ASSIGNMENT: Using the records that follow, work out the number of lines with the word "wrist" in them; reply with that number only.

Stored data entries:
========================================================================

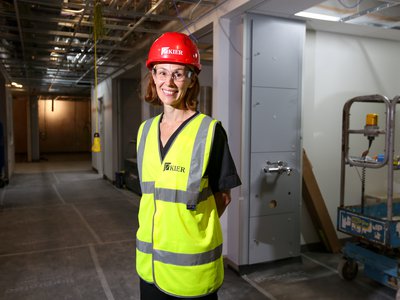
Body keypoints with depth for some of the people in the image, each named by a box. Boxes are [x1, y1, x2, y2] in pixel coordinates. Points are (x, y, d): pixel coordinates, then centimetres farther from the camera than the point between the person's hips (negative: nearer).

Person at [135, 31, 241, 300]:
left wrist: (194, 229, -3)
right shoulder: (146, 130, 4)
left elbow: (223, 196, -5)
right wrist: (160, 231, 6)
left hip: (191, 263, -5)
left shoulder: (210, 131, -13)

========================================================================

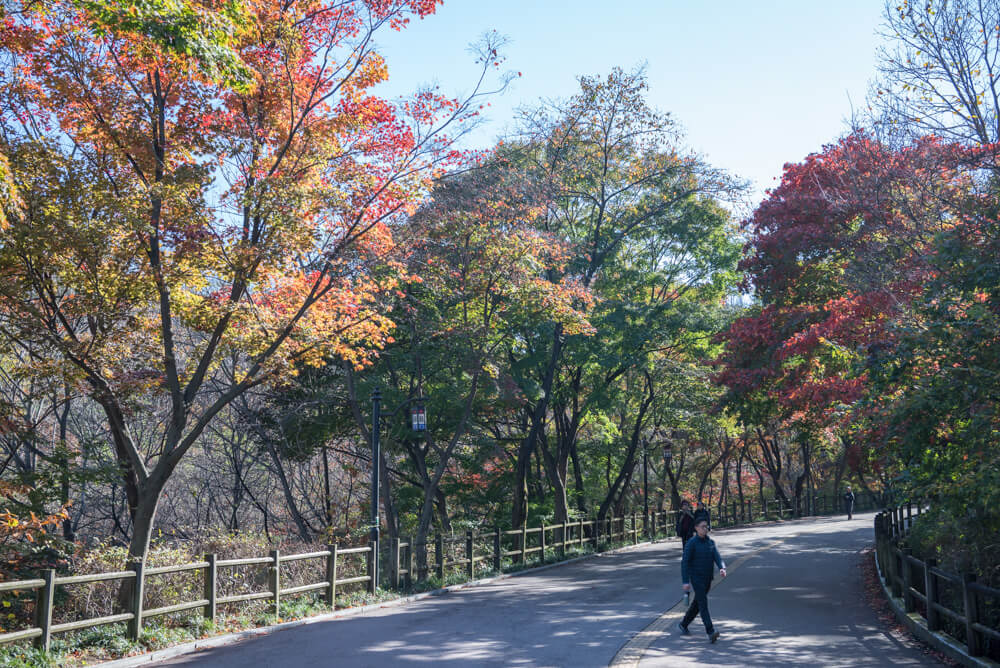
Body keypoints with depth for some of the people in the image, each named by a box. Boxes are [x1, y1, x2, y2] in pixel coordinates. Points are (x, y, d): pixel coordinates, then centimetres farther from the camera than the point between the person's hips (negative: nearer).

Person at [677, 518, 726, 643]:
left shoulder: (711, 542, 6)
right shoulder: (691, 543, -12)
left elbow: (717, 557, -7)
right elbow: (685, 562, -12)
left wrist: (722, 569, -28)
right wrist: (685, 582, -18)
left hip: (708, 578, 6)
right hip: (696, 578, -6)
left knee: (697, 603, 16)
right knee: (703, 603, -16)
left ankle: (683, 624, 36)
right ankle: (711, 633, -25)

========================================================================

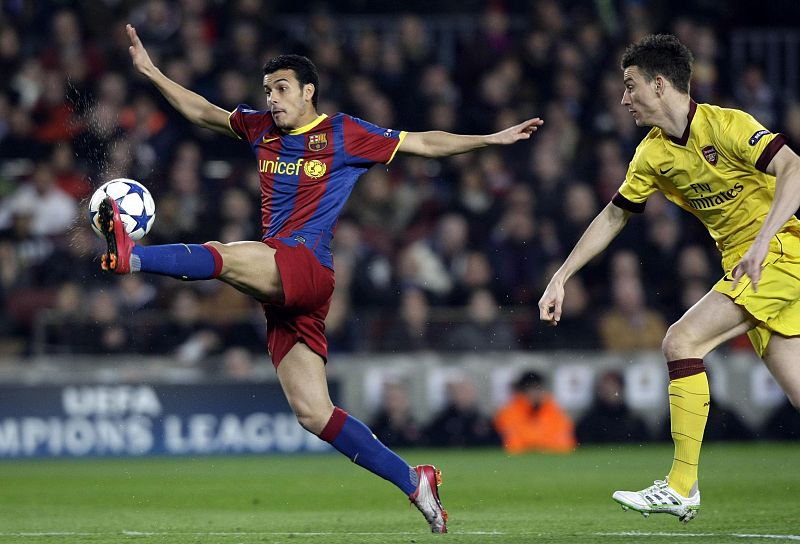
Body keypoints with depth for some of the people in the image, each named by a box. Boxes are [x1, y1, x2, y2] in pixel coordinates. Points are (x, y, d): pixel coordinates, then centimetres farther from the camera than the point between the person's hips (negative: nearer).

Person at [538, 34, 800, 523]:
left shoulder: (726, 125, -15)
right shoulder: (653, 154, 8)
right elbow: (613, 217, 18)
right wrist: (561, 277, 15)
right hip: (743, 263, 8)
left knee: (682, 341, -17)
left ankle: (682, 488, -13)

========================================================================

RESPONSE TO THIS TASK: 5